Transducer of ErbB-2.1 (Tob1), a
tumor suppressor protein, is inactivated in a variety of
cancers including
stomach cancer. However, the role of Tob1 in gastric
carcinogenesis remains elusive. The present study aimed to investigate whether Tob1 could inhibit
gastric cancer progression in vitro, and to elucidate its underlying molecular mechanisms. We found differential expression of Tob1 in human
gastric cancer (MKN28, AGS and MKN1) cells. The overexpression of Tob1 induced apoptosis in MKN28 and AGS cells, which was associated with sub-G1 arrest, activation of
caspase-3, induction of Bax, inhibition of Bcl-2 and cleavage of
poly (ADP-ribose) polymerase (PARP). In addition, Tob1 inhibited proliferation, migration and invasion, which were reversed in MKN1 and AGS cells transfected with Tob1
siRNA. Overexpression of Tob1 in MKN28 and AGS cells induced the expression of Smad4, leading to the increased expression and the promoter activity of p15, which was diminished by silencing of Tob1 using specific
siRNA. Tob1 decreased the phosphorylation of Akt and
glycogen synthase kinase-3β (GSK3β) in MKN28 and AGS cells, resulting in the reduced
protein expression and the transcriptional activity of β‑catenin, which in turn decreased the expression of
cyclin D1,
cyclin-dependent kinase-4 (CDK4),
urokinase plasminogen activator receptor (uPAR) and peroxisome proliferator and activator receptor-δ (PPARδ).
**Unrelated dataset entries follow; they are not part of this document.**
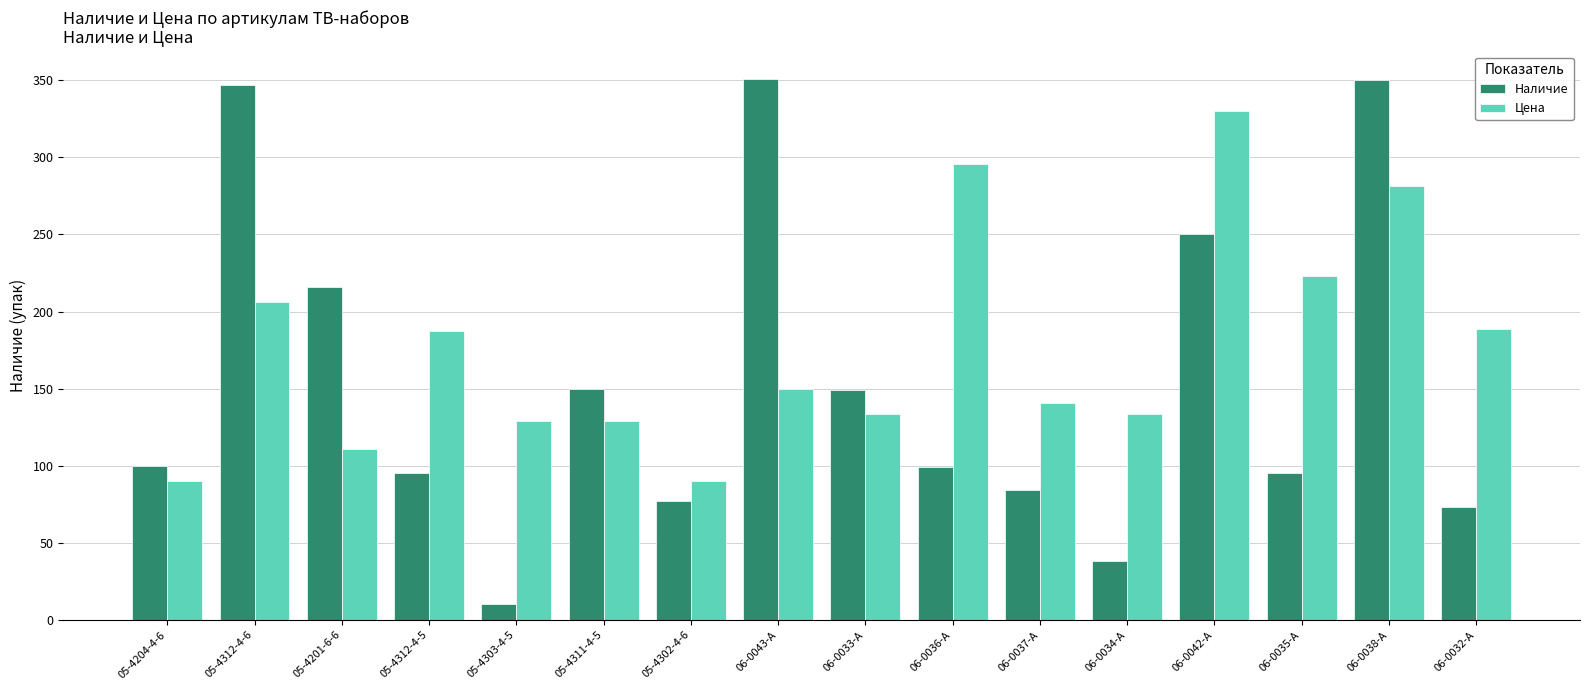

Which series has the largest range (max minus min)?

Наличие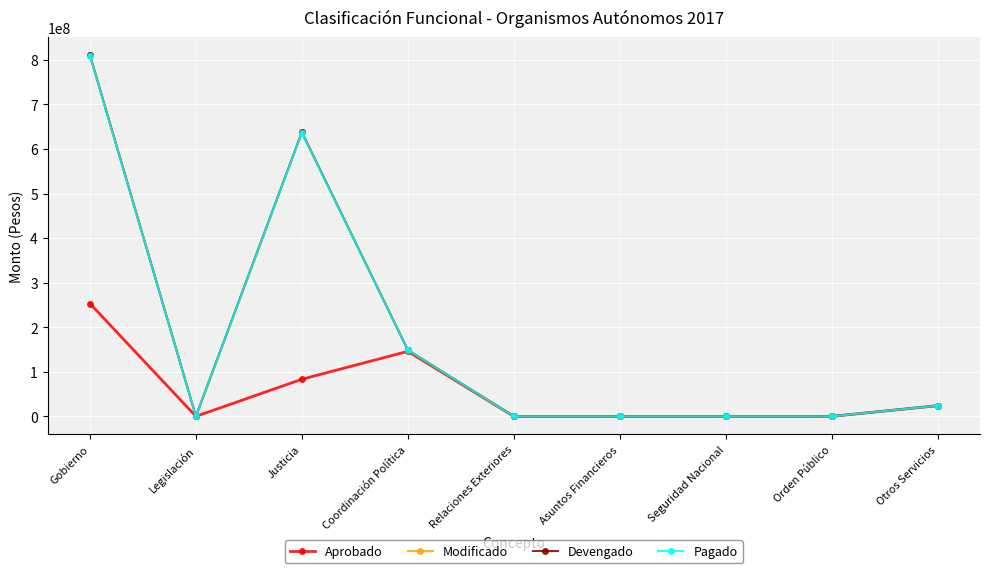

True or false: Devengado has a value of 471932712 at Gobierno.

False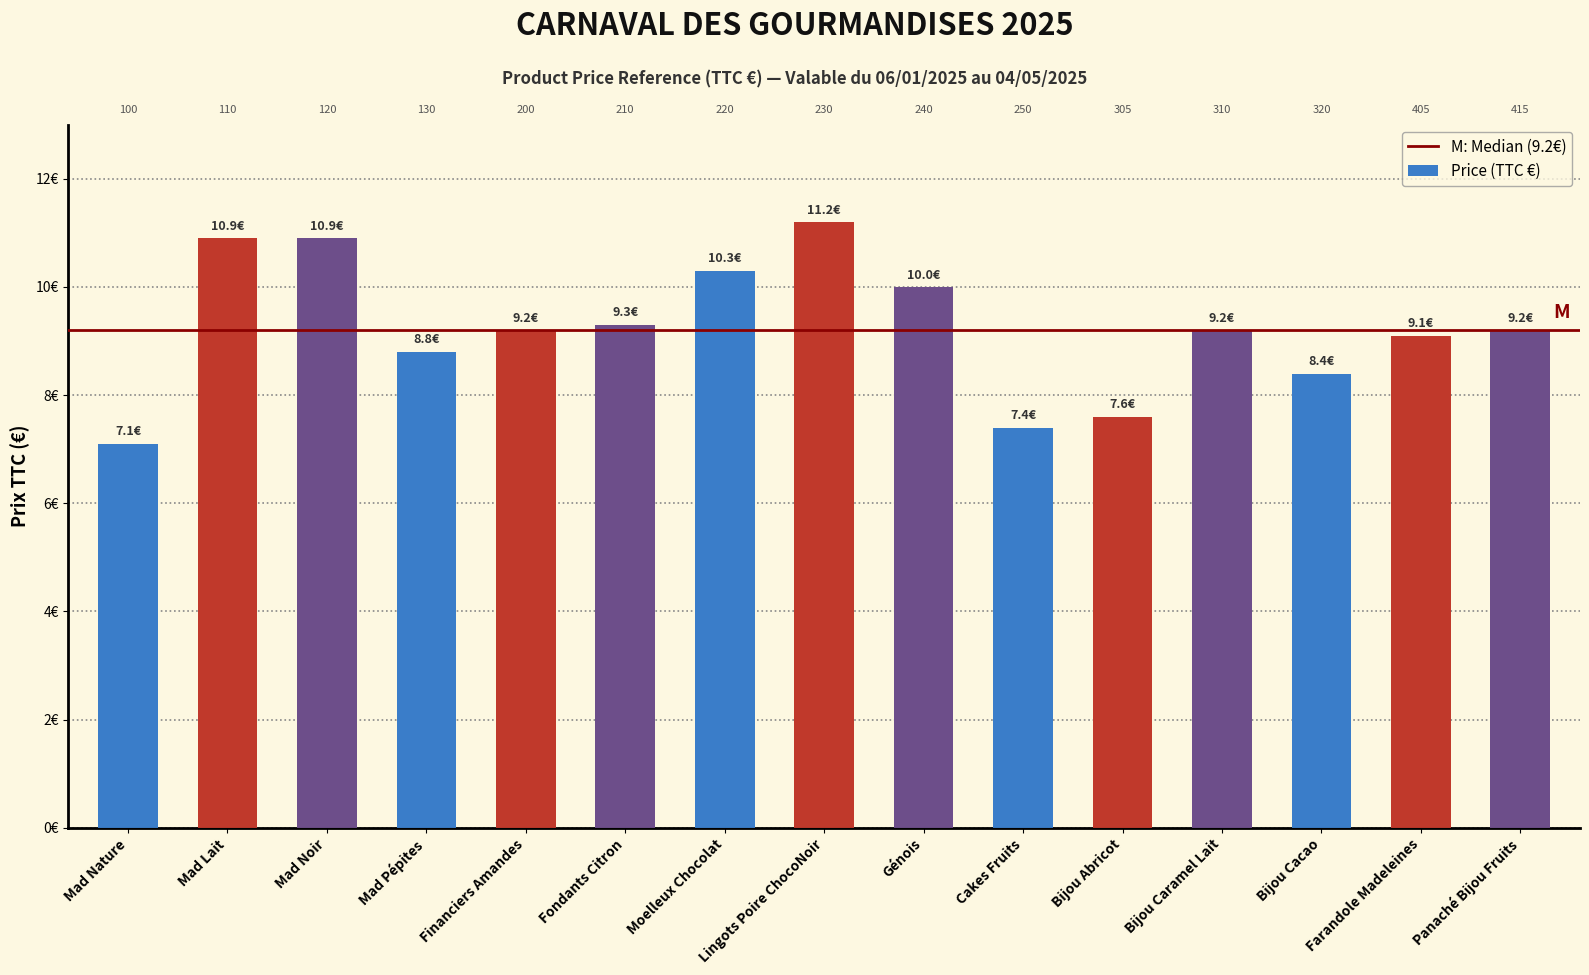

The value at Moelleux Chocolat is 10.3. True or false?

True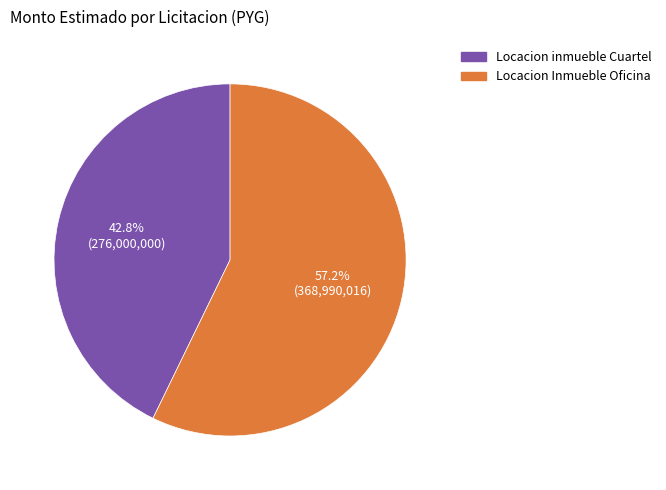

What percentage is the Locacion inmueble Cuartel slice, to the nearest percent?

43%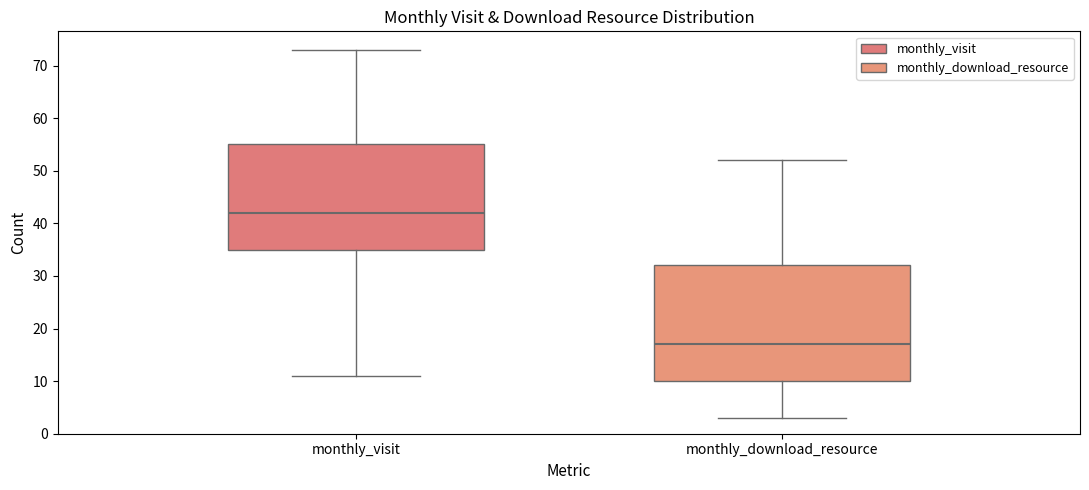

Which box is the tallest, from its lower edge to its upper edge?

monthly_download_resource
Conversely, silencing of Tob1 induced the phosphorylation of Akt and GSK-3β, and increased the expression of β‑catenin and its target genes. Collectively, our study demonstrates that the overexpression of Tob1 inhibits
gastric cancer progression by activating Smad4- and inhibiting β‑catenin-mediated signaling pathways.